Any changes made to the view are also reflected in the full object. This makes looping over objects easy, as one don't have to worry about indices:

In [9]:
for row in foo_b:
    row *= 10.
    print foo_b

[[ 70.  20.  30.]
 [  4.   5.   6.]
 [  7.   8.   9.]]
[[ 70.  20.  30.]
 [ 40.  50.  60.]
 [  7.   8.   9.]]
[[ 70.  20.  30.]
 [ 40.  50.  60.]
 [ 70.  80.  90.]]


and, since ``foo_b`` is a reference to ``foo_a``:

In [12]:
foo_a

array([[ 70.,  20.,  30.],
       [ 40.,  50.,  60.],
       [ 70.,  80.,  90.]])

### copying

In [13]:
foo_c = foo_a.copy()
foo_c

array([[ 70.,  20.,  30.],
       [ 40.,  50.,  60.],
       [ 70.,  80.,  90.]])

In [14]:
foo_c is foo_a

False

``copy()`` creates a deep copy of ``foo_a``, i.e., a new object containing a copy of the content of ``foo_a``. Making changes to this copy does not change the original object:

In [15]:
foo_c[0, 1] = 1.
foo_c

array([[ 70.,   1.,  30.],
       [ 40.,  50.,  60.],
       [ 70.,  80.,  90.]])

In [16]:
foo_a

array([[ 70.,  20.,  30.],
       [ 40.,  50.,  60.],
       [ 70.,  80.,  90.]])

## stacking arrays

In [19]:
foo_d = foo_a.copy() / 10
foo_d

array([[ 7.,  2.,  3.],
       [ 4.,  5.,  6.],
       [ 7.,  8.,  9.]])

stack the array ``foo_a`` and ``foo_d`` **horizontally**:

In [22]:
stacked = np.hstack((foo_a, foo_d))
stacked

array([[ 70.,  20.,  30.,   7.,   2.,   3.],
       [ 40.,  50.,  60.,   4.,   5.,   6.],
       [ 70.,  80.,  90.,   7.,   8.,   9.]])

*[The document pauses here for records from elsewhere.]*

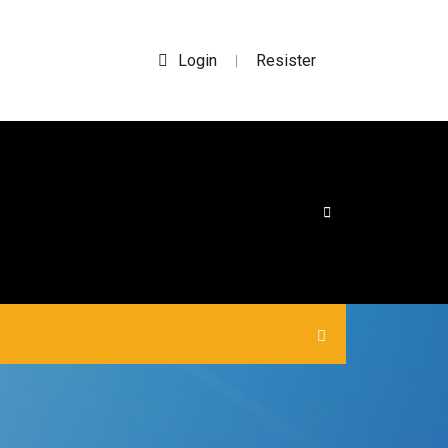
Login
Resister
|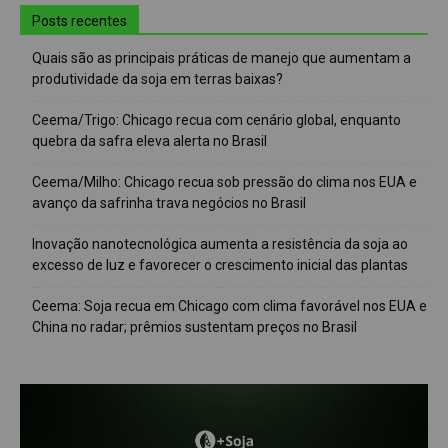
Posts recentes
Quais são as principais práticas de manejo que aumentam a
produtividade da soja em terras baixas?
Ceema/Trigo: Chicago recua com cenário global, enquanto
quebra da safra eleva alerta no Brasil
Ceema/Milho: Chicago recua sob pressão do clima nos EUA e
avanço da safrinha trava negócios no Brasil
Inovação nanotecnológica aumenta a resistência da soja ao
excesso de luz e favorecer o crescimento inicial das plantas
Ceema: Soja recua em Chicago com clima favorável nos EUA e
China no radar; prêmios sustentam preços no Brasil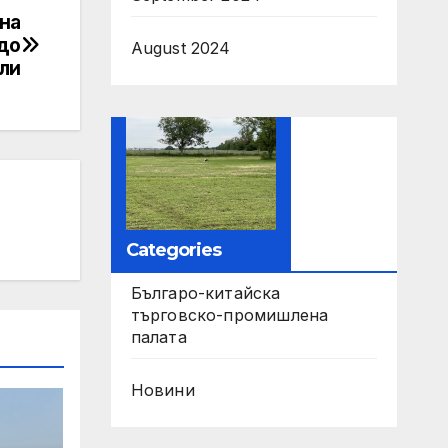
на
до
August 2024
ли
Categories
Българо-китайска
търговско-промишлена
палата
Новини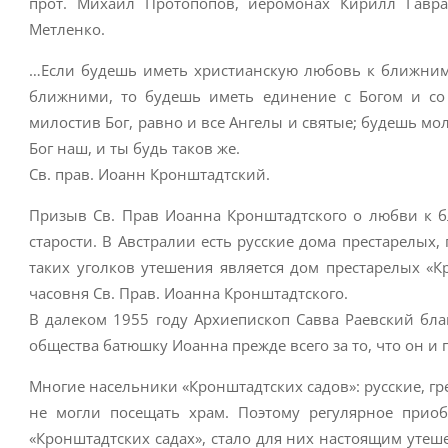
прот. Михаил Протопопов, иеромонах Кирилл Гавр
Метленко.
…Если будешь иметь христианскую любовь к ближним,
ближними, то будешь иметь единение с Богом и со
милостив Бог, равно и все Ангелы и святые; будешь моли
Бог наш, и ты будь таков же.
Св. прав. Иоанн Кронштадтский.
Призыв Св. Прав Иоанна Кронштадтского о любви к 
старости. В Австралии есть русские дома престарелых,
таких уголков утешения является дом престарелых «К
часовня Св. Прав. Иоанна Кронштадтского.
В далеком 1955 году Архиепископ Савва Раевский бла
общества батюшку Иоанна прежде всего за то, что он 
Многие насельники «Кронштадтских садов»: русские, г
не могли посещать храм. Поэтому регулярное прио
«Кронштадтских садах», стало для них настоящим утеш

stack the array ``foo_a`` and ``foo_d`` **vertically**:

In [79]:
stacked = np.vstack((foo_a, foo_d))
stacked

array([[ 70.,  20.,  30.],
       [ 40.,  50.,  60.],
       [ 70.,  80.,  90.],
       [  7.,   2.,   3.],
       [  4.,   5.,   6.],
       [  7.,   8.,   9.]])

### doing the opposite: splitting
split the array vertically in 2 equally sized arrays:

In [87]:
foo_x = np.vsplit(stacked, 2)

# what is the returned object?
type(foo_x)

list

In [88]:
len(foo_x)  # how long is the list?

2

In [90]:
print foo_x[0]
print foo_x[1]

[[ 70.  20.  30.]
 [ 40.  50.  60.]
 [ 70.  80.  90.]]
[[ 7.  2.  3.]
 [ 4.  5.  6.]
 [ 7.  8.  9.]]


## simple operations on numpy arrays

### minimum and maximum

In [41]:
print foo_a  # to have a point of reference
print foo_a.min()
print foo_a.max()

[[ 70.  20.  30.]
 [ 40.  50.  60.]
 [ 70.  80.  90.]]
20.0
90.0


### sum

In [47]:
foo_a.sum()

510.0

print the sum per rows and per columns:

In [43]:
print foo_a.sum(axis=0)
print foo_a.sum(axis=1)

[ 180.  150.  180.]
[ 120.  150.  240.]


### cumulative sum

In [46]:
foo_a.cumsum()

array([  70.,   90.,  120.,  160.,  210.,  270.,  340.,  420.,  510.])

### mean

In [48]:
foo_a.mean()

56.666666666666664

In [51]:
np.mean(foo_a)

56.666666666666664

## Excursus: don't import *

In [52]:
print sum(foo_a)
print np.sum(foo_a)

[ 180.  150.  180.]
510.0


In [55]:
from numpy import *

In [56]:
print sum(foo_a)

510.0


_Explanation_: after importing * from numpy, Python's ``sum()`` is now overwritten by numpy's ``sum()``, which works differently.